- **DESCRIPTION OF THE TASK**
The response must match the data below exactly, line for line.
=-=-=-=-=
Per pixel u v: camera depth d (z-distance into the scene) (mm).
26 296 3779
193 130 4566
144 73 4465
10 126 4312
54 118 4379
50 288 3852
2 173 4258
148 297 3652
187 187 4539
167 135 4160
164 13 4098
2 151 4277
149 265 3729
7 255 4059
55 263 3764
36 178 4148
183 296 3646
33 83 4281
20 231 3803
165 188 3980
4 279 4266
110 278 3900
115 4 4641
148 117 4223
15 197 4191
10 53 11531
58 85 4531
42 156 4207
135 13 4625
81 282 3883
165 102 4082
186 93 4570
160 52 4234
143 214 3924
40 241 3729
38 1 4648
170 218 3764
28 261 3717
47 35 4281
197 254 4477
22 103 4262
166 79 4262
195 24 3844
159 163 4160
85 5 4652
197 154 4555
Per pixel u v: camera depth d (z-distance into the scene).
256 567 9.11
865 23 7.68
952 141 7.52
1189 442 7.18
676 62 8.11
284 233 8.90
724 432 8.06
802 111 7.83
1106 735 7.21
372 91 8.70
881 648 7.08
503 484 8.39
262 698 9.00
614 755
=-=-=-=-=
- **RESULT**
Per pixel u v: camera depth d (z-distance into the scene) (mm).
26 296 3779
193 130 4566
144 73 4465
10 126 4312
54 118 4379
50 288 3852
2 173 4258
148 297 3652
187 187 4539
167 135 4160
164 13 4098
2 151 4277
149 265 3729
7 255 4059
55 263 3764
36 178 4148
183 296 3646
33 83 4281
20 231 3803
165 188 3980
4 279 4266
110 278 3900
115 4 4641
148 117 4223
15 197 4191
10 53 11531
58 85 4531
42 156 4207
135 13 4625
81 282 3883
165 102 4082
186 93 4570
160 52 4234
143 214 3924
40 241 3729
38 1 4648
170 218 3764
28 261 3717
47 35 4281
197 254 4477
22 103 4262
166 79 4262
195 24 3844
159 163 4160
85 5 4652
197 154 4555
Per pixel u v: camera depth d (z-distance into the scene).
256 567 9.11
865 23 7.68
952 141 7.52
1189 442 7.18
676 62 8.11
284 233 8.90
724 432 8.06
802 111 7.83
1106 735 7.21
372 91 8.70
881 648 7.08
503 484 8.39
262 698 9.00
614 755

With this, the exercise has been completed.